== Source text ==

(2008-06-30) Yegge Done And Gets Things Smart

Steve Yegge's Blog Rants: Done, and Gets Things Smart. Everyone knows and quotes Joel Spolsky's old chestnut, "Smart, and Gets Things Done." It was a blog, then a book, and now it's an aphorism.

Unfortunately, "smart" is a generic enough concept that pretty much everyone in the world thinks they're smart.

As soon as you write your first working program, you've gotten something done. And at that point you probably think of yourself as being a pretty hot market commodity, again because of the Dunning-Kruger Effect

So, like, what kind of people is this Smart, and Gets Things Done adage actually hiring?

Having a good memory is a serious impediment to understanding. It lets you cheat your way through life.

This is why everyone loves Smart, and Gets Things Done, which Joel always writes in boldface. We love it because right from the start it has the yummy baked-in assumption that you are smart, and that you get things done. And it also tacitly assumes that you know how to identify other people with the same qualities! But... you don't.

Incompetent people grossly overestimate their own competence

Incompetent people fail to recognize genuine skill in others

How do you hire someone who's smarter than you? How do you tell if someone's smarter than you?

it appears that the answer is: you can't. You just have to get lucky.

Interviewing isn't a particularly good predictor of performance

As far as identifying good people goes, the best solution I've ever seen was at Geoworks, where you were required to do a six-month internship before you could get hired full-time

However, I'm convinced that it only worked because Geoworks seeded the engineering staff with great people.

I've long felt that Amazon's success was due in no small part to Bezos having seeded his tech staff with great engineers. World-class great. I don't know where or how he found them, since, again, how do you hire someone who's smarter than you? He's a brilliant guy, but his original choices (ex-Lucid folks, by and large) seem a stroke of blind luck that's hard to attribute to mere genius. ... time-to-market is a pretty powerful business force. Maybe that's the missing link? Lucid was founded by Richard P Gabriel, the "worse is better" guy, and Amazon took the "worse is better" idea (internally) to untold new extremes. Dunno! But it sure worked for them.

===
== Listed entries ==

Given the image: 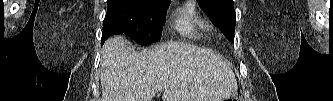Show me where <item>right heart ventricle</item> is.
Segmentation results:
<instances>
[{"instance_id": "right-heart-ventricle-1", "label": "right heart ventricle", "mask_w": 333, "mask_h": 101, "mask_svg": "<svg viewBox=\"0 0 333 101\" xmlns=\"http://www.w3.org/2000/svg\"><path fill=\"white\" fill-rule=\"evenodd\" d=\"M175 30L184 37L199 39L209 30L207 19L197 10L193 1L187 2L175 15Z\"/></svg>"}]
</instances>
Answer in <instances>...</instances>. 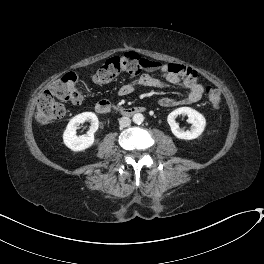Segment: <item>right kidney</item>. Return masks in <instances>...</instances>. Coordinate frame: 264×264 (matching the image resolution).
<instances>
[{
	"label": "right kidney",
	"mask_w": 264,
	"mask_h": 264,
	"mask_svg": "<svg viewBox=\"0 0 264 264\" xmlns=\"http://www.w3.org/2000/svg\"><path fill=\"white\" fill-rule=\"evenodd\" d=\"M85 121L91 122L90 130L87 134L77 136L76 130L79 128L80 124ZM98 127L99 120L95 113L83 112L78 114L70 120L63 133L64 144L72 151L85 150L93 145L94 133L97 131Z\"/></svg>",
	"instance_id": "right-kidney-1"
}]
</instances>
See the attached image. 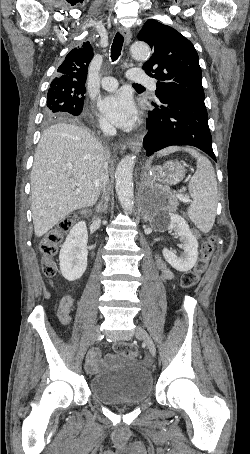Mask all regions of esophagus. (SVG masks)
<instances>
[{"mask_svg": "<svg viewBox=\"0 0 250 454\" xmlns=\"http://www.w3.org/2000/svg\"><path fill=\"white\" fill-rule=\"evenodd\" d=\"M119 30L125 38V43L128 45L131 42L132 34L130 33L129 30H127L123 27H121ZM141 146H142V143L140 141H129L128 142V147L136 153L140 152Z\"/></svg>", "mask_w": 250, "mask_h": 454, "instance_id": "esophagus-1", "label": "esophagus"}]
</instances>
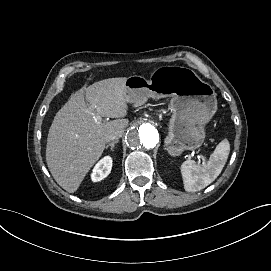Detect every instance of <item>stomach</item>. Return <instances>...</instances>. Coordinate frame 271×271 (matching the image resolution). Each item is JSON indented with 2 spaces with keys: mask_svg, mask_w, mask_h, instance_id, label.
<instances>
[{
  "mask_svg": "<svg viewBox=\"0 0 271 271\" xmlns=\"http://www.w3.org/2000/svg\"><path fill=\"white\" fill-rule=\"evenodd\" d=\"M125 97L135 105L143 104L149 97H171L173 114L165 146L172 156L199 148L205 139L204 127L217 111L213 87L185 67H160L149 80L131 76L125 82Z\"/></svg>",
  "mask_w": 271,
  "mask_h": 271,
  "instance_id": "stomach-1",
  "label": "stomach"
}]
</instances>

===
== Listed entries ==

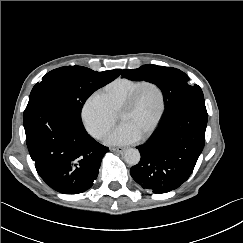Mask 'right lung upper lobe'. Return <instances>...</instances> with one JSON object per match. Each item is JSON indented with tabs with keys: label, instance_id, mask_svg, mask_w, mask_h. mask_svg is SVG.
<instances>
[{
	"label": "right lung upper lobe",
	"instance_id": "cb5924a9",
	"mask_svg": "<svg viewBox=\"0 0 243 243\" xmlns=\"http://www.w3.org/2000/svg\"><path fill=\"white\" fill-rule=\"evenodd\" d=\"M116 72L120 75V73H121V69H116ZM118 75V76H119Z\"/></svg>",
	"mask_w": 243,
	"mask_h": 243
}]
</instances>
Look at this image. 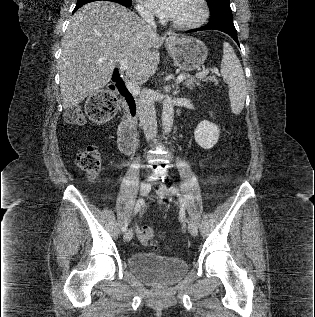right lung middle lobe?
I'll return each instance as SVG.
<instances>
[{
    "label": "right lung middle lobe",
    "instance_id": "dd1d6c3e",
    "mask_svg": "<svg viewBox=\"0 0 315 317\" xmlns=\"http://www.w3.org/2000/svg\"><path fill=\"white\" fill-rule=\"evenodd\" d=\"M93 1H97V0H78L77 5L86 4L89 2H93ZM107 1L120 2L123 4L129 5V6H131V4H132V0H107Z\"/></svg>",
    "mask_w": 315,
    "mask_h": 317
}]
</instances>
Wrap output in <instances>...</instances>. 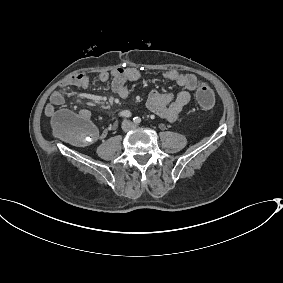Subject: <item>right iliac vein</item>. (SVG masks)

===
== Listed entries ==

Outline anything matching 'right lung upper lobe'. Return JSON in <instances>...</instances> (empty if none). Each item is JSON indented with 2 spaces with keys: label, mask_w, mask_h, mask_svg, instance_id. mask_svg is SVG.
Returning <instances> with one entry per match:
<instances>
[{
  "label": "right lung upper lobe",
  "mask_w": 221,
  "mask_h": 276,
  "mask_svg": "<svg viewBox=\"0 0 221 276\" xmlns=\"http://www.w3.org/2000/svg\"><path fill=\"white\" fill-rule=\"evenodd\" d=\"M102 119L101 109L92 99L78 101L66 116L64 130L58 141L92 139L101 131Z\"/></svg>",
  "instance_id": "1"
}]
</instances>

===

■ **Directions**:
1. Repeat word for word the part of the excerpt on hiring between "Incompetent people grossly" and "someone's smarter than you?", inclusive.
2. Answer these questions from the excerpt on hiring:
(a) At which company did you have to do a six-month internship before being hired full-time?
(b) Who founded Lucid?
(c) What does a good memory let you do?
3. Decide whether each statement agrees with the excerpt on hiring. Answer yes or no, and quote the words that decide it.
(a) Interviewing is a good predictor of performance.
(b) Joel always writes Smart, and Gets Things Done in boldface.
(c) Bezos's original tech hires were mostly former Lucid people.
The listing is separate material, unrelated to the excerpt on hiring.

■ **Answers for the tasks**:
1.
Incompetent people grossly overestimate their own competence

Incompetent people fail to recognize genuine skill in others

How do you hire someone who's smarter than you? How do you tell if someone's smarter than you?

2.
(a) Geoworks
(b) Richard P Gabriel
(c) It lets you cheat your way through life.

3.
(a) No: "Interviewing isn't a particularly good predictor of performance"
(b) Yes: "which Joel always writes in boldface"
(c) Yes: "his original choices (ex-Lucid folks, by and large)"